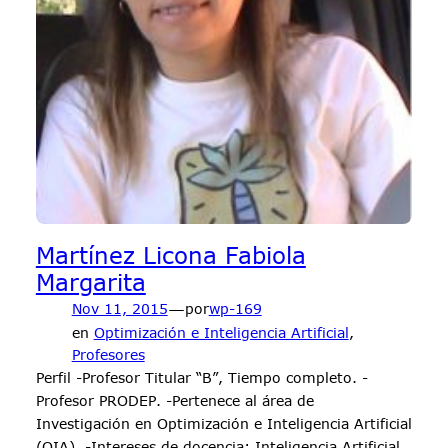
Martínez Licona Fabiola
Margarita
—
Nov 11, 2015
por
wp-169
en
Optimización e Inteligencia Artificial
, 
Profesores
Perfil -Profesor Titular “B”, Tiempo completo. -
Profesor PRODEP. -Pertenece al área de
Investigación en Optimización e Inteligencia Artificial
(OIA). -Intereses de docencia: Inteligencia Artificial,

Problem to work on
If an entry holds a picture, leave that picture out, and transcribe the rest of the listing above exactly.

Solution
Martínez Licona Fabiola
Margarita
—
Nov 11, 2015
por
wp-169
en
Optimización e Inteligencia Artificial
, 
Profesores
Perfil -Profesor Titular “B”, Tiempo completo. -
Profesor PRODEP. -Pertenece al área de
Investigación en Optimización e Inteligencia Artificial
(OIA). -Intereses de docencia: Inteligencia Artificial,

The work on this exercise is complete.